***** Given records
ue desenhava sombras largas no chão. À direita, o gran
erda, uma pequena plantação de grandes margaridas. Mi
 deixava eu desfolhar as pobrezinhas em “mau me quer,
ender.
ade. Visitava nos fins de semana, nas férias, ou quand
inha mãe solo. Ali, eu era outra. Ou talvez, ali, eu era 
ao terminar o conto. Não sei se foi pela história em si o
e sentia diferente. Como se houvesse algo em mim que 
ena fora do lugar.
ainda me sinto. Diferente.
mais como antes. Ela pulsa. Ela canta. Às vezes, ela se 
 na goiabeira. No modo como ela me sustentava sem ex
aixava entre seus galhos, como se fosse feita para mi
**********
***** Given records
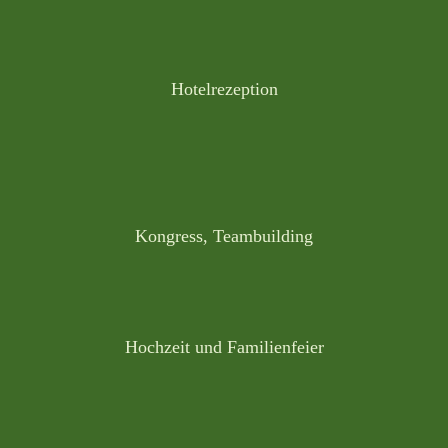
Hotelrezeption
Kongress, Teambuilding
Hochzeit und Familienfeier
**********
***** Given records
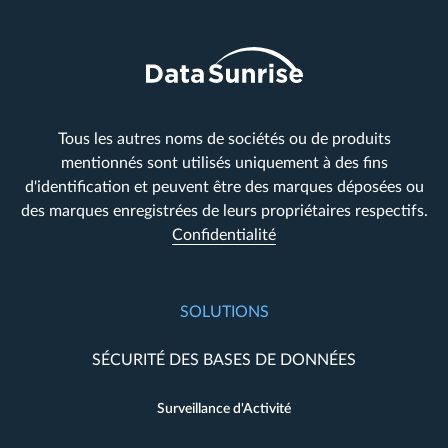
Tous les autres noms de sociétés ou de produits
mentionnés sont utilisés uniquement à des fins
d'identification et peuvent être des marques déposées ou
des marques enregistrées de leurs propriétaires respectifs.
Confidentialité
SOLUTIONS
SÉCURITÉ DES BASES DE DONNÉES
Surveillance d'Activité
**********
## Exercise directions
Please repeat the records from the line with "ue desenhava sombras" up to and including the line with "aixava entre seus".

## Exercise result
ue desenhava sombras largas no chão. À direita, o gran
erda, uma pequena plantação de grandes margaridas. Mi
 deixava eu desfolhar as pobrezinhas em “mau me quer,
ender.
ade. Visitava nos fins de semana, nas férias, ou quand
inha mãe solo. Ali, eu era outra. Ou talvez, ali, eu era 
ao terminar o conto. Não sei se foi pela história em si o
e sentia diferente. Como se houvesse algo em mim que 
ena fora do lugar.
ainda me sinto. Diferente.
mais como antes. Ela pulsa. Ela canta. Às vezes, ela se 
 na goiabeira. No modo como ela me sustentava sem ex
aixava entre seus galhos, como se fosse feita para mi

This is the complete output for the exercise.